As with many companies who suffered a decline in fortunes, this company had begun to compete on price rather than more strategic competitive advantages. As their products and services became commoditized, considerable price variability had snuck into the company based on local market conditions. With considerable (40%+) market share in its primary markets, the company in crisis had very few price comparables available from competitive intelligence by which new pricing could be developed. The consultants helped the company do the following:

  1. Make product groups by cost and technical specs,
  2. (For each product group) establish minimum, mean, and max prices,
  3. Determine products that were priced outside of guideline rages, and
  4. Identify customers who were not profitable to serve.

Margins were terrible, so the company implemented the following procedures recommended by the turnaround firm: 

  • Pricing for non-strategic customers was immediately increased,
  • Held meetings with strategic customers to explain the fair price increases, and
  • Future price increases were planned in unison with strategic customers.

Product Costing & Standardization

The old product costing model was jettisoned in favor of a more accurate, easier to maintain one. Product Standardization was accomplished by analyzing SKUs across key product groupings. A small list of products were designated as standard offerings.
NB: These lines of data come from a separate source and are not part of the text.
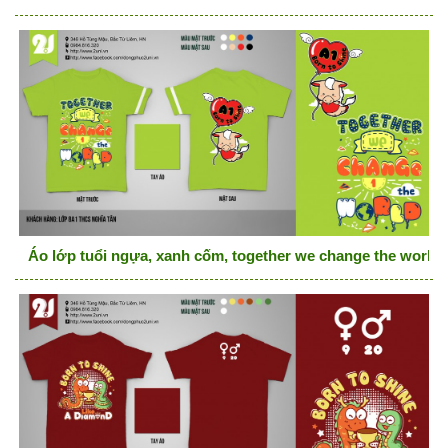
Áo lớp tuổi ngựa, xanh cốm, together we change the world, 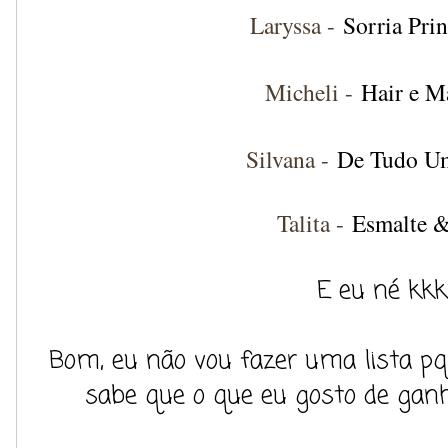
Laryssa -
Sorria Pri
Micheli -
Hair e M
Silvana -
De Tudo U
Talita -
Esmalte &
E eu né kkk
Bom, eu não vou fazer uma lista p
sabe que o que eu gosto de gan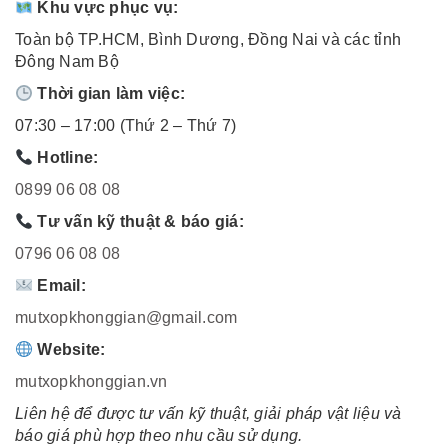
Khu vực phục vụ:
Toàn bộ TP.HCM, Bình Dương, Đồng Nai và các tỉnh
Đông Nam Bộ
Thời gian làm việc:
07:30 – 17:00 (Thứ 2 – Thứ 7)
Hotline:
0899 06 08 08
Tư vấn kỹ thuật & báo giá:
0796 06 08 08
Email:
mutxopkhonggian@gmail.com
Website:
mutxopkhonggian.vn
Liên hệ để được tư vấn kỹ thuật, giải pháp vật liệu và
báo giá phù hợp theo nhu cầu sử dụng.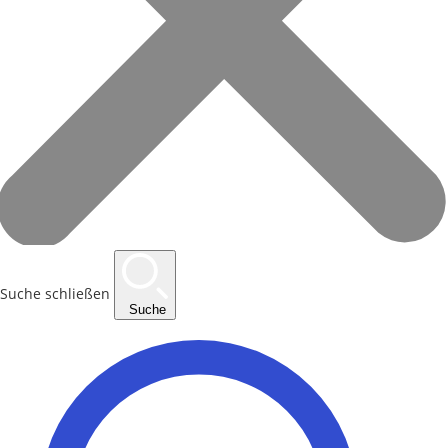
Suche schließen
Suche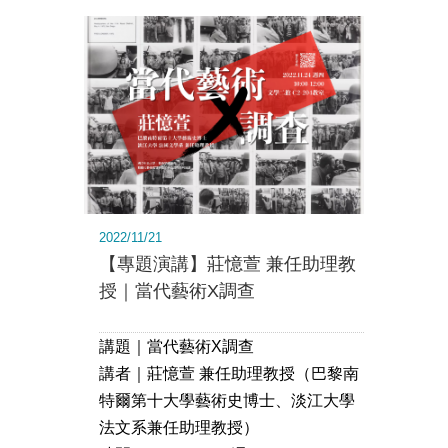
2022/11/21
【專題演講】莊憶萱 兼任助理教
授｜當代藝術X調查
講題｜當代藝術X調查
講者｜莊憶萱 兼任助理教授（巴黎南
特爾第十大學藝術史博士、淡江大學
法文系兼任助理教授）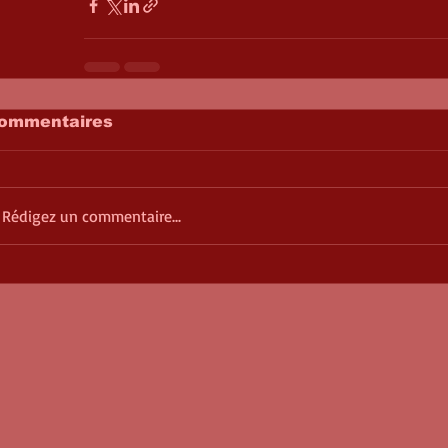
ommentaires
Rédigez un commentaire...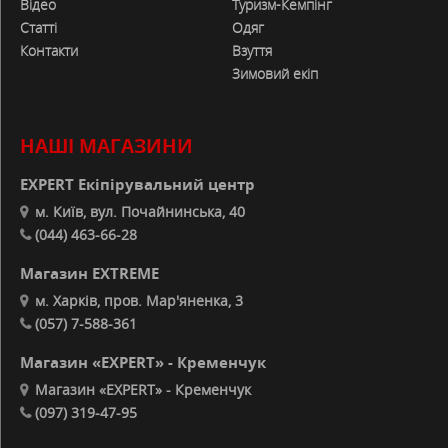
Відео
Туризм-Кемпінг
Статті
Одяг
Контакти
Взуття
Зимовий екіп
НАШІ МАГАЗИНИ
EXPERT Екіпірувальний центр
м. Київ, вул. Почайнинська, 40
(044) 463-66-28
Магазин EXTREME
м. Харків, пров. Мар'яненка, 3
(057) 7-588-361
Магазин «EXPERT» - Кременчук
Магазин «EXPERT» - Кременчук
(097) 319-47-95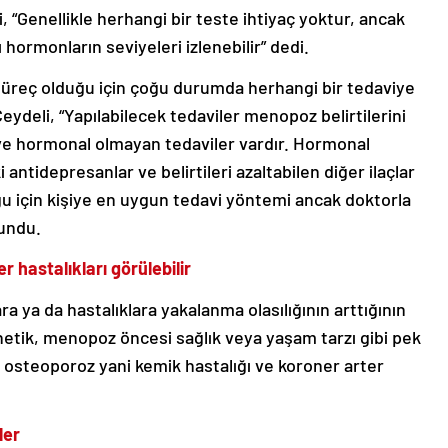
i, “Genellikle herhangi bir teste ihtiyaç yoktur, ancak
 hormonların seviyeleri izlenebilir” dedi.
 süreç olduğu için çoğu durumda herhangi bir tedaviye
Ceydeli, “Yapılabilecek tedaviler menopoz belirtilerini
ve hormonal olmayan tedaviler vardır. Hormonal
ntidepresanlar ve belirtileri azaltabilen diğer ilaçlar
uğu için kişiye en uygun tedavi yöntemi ancak doktorla
lundu.
 hastalıkları görülebilir
 ya da hastalıklara yakalanma olasılığının arttığının
genetik, menopoz öncesi sağlık veya yaşam tarzı gibi pek
 osteoporoz yani kemik hastalığı ve koroner arter
ler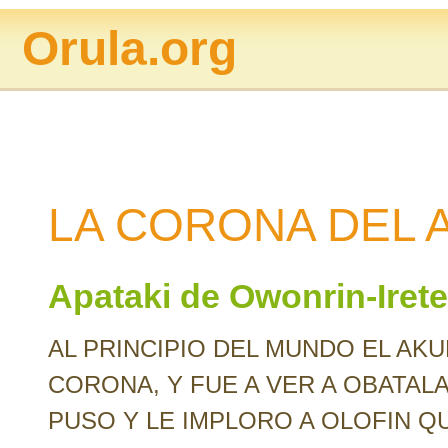
Orula.org
LA CORONA DEL 
Apataki de Owonrin-Irete
AL PRINCIPIO DEL MUNDO EL AKU
CORONA, Y FUE A VER A OBATALA
PUSO Y LE IMPLORO A OLOFIN QU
Everything else was labeled “custom,” with appropriate cost and pricing decisions.

Operations Improvement

Process improvements were instituted after plant visits. Highlighted items included:

  • Supply chain improvements through TQM and JIT were achieved
  • Minimum order quantity guidelines streamlined production runs and enhanced scheduling efficiency
  • Setup and preventive maintenance routines were sharpened
  • Paperwork and scrap reduction and recycling were instituted

The culmination of 2011 efforts was that higher contribution margin at the plant level. Production scheduling and materials requirement procedures were highlighted as areas for additional improvement. 

When an outside team is brought in to focus on profitability and the executive team cooperates fully, great things can happen in a turnaround. Clear communications, improved decision-making, unified focus all lead to enhanced morale and the profitability becomes an outgrowth of good management.